No wonder people have been urging me to read Kathleen Reichs! I finally caved in, began with "Deja Dead," her debut novel, and was swept away by her incredible brilliance.This is a book that simply cannot be put down. I read it before work, I read it on the train, I snuck it in between tasks at work, I read it at lunch, I read it far into the night when my eyes were hanging on stalks. And still I had to race to the finish.Temperance Brennan is a fortyish American forensic anthropologist from the South, who is working in French-speaking Montreal. A recovering alcoholic, she is divorced, mother of a college-age daughter, troubled--and incredibly good at what she does. In a tight story heavily interspersed with fascinating scenarios of Montreal, Temperance (called "Tempe") is called upon to autopsy a young female victim of a pathologically gruesome murder. This leads to a foray into the Dark Side as Tempe, convinced that she has seen the work of a vicious serial killer, sets out to prove it to her skeptical (and often chauvinistic) male colleagues.The exquisitely insane nature of the killer, made all too clear by the havoc he wreaks on his victims, forces Tempe to face her own demons and she tries to stop one from real life. But he may be impossible to stop.Perhaps "Deja Dead" is to brilliant because in real life, Reichs IS a forensic anthropologist who has lived and worked in the South and in Montreal. Whatever the cause, it is obvious that she is a born writer. I gave this book five stars because it is impossible to give ten. Needless to say, I am already on Book Two of the Temperance Brennan series, and won't be able to stop until I have read them all.

Apples and oranges.

I read the blurb on the back, and thought I'd be reading a Patricia Cornwell / Scarpetta copycat.I read the book, and I knew that to compare Patricia Cornwell's Scarpetta with Kathy Reichs' Tempe Brennan is like comparing apples with oranges.Both authors use the first person style of writing, both authors' characters are female, both authors' female characters have an awful lot to do with the slicing and dicing of dead folk. There the resemblance ends. Tempe, thank goodness, doesn't do things "nicely", as Scarpetta constantly tells us she does.Enough on the needless comparison.Deja Dead is an extraordinarily good read. Tempe's a recovering alcoholic (her full name, Temperance, is superb.) She's a hugely intelligent woman who is not afraid to let her feelings show.
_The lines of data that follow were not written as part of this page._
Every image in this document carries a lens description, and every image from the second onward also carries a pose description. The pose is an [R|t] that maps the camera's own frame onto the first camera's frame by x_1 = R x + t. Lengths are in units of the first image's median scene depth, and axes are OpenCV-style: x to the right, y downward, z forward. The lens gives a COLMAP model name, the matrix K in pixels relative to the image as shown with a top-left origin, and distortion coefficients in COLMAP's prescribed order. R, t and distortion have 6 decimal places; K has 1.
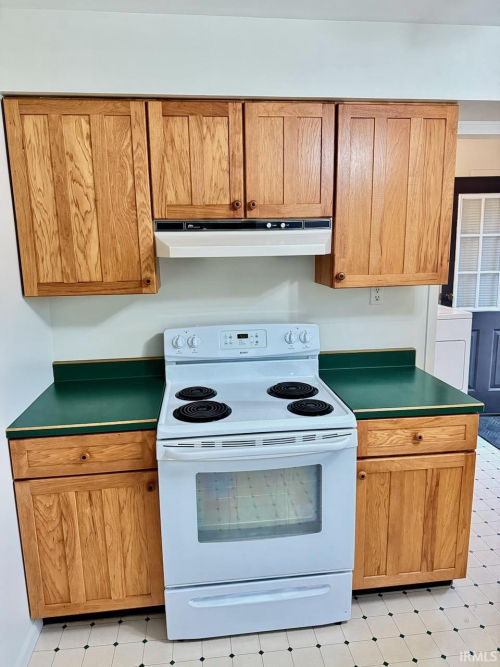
lens RADIAL K [[470.1, 0, 250.0], [0, 470.1, 333.5], [0, 0, 1]] dist [0.039377, -0.056380]
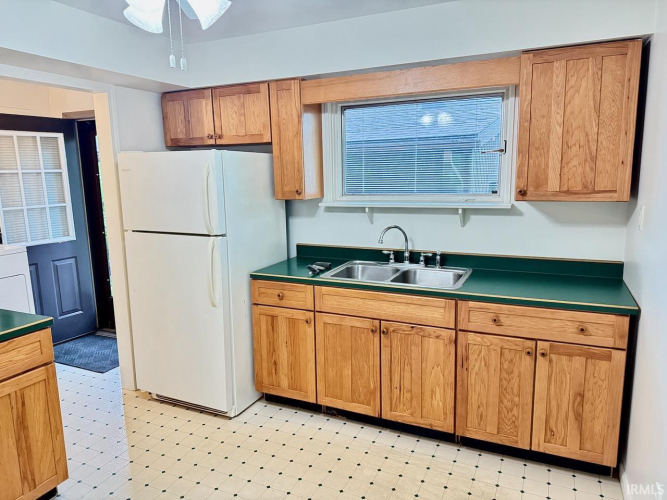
lens RADIAL K [[471.6, 0, 333.5], [0, 471.6, 250.0], [0, 0, 1]] dist [0.000760, -0.005313]
pose [[0.517052, -0.133307, 0.845510, -0.084957], [0.172094, 0.983817, 0.049873, 0.049608], [-0.838476, 0.119720, 0.531625, -0.170323]]
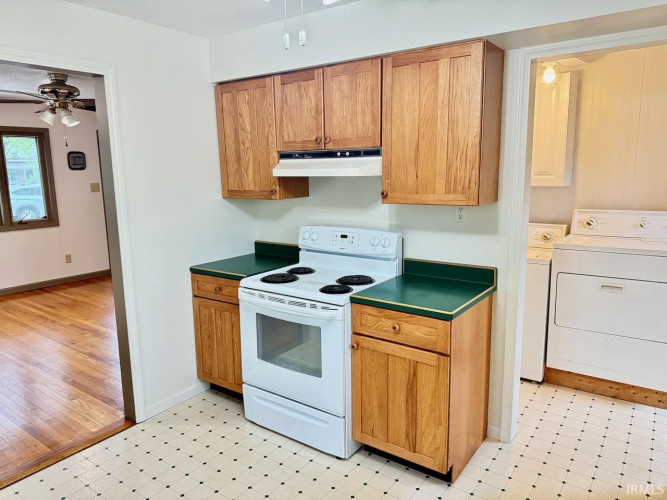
lens RADIAL K [[471.4, 0, 333.5], [0, 471.4, 250.0], [0, 0, 1]] dist [0.103019, -0.140989]
pose [[0.736895, 0.120767, -0.665132, 0.997490], [-0.123936, 0.991371, 0.042694, -0.011060], [0.664549, 0.050973, 0.745504, -0.020868]]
Like us, she has weaknesses, foibles, and the occasional pimple on her backside. The story she tells is gripping, suspenseful, and leads the reader into a few disturbing back-alleyways of the mind.Tempe (just how do you pronounce the abbreviation of her name?) is convincing, and will, I am sure, become a favourite on my bookshelves - just as Scarpetta is. Buy this book expecting to have your partner try to swipe it off you before you've finished it. Expect be well entertained, and to have a few chills runing up and down your spine. Don't buy it expecting another Scarpetta. Won't happen. Chalk and cheese. Apples and oranges. They're equals, but one is more equal than the other.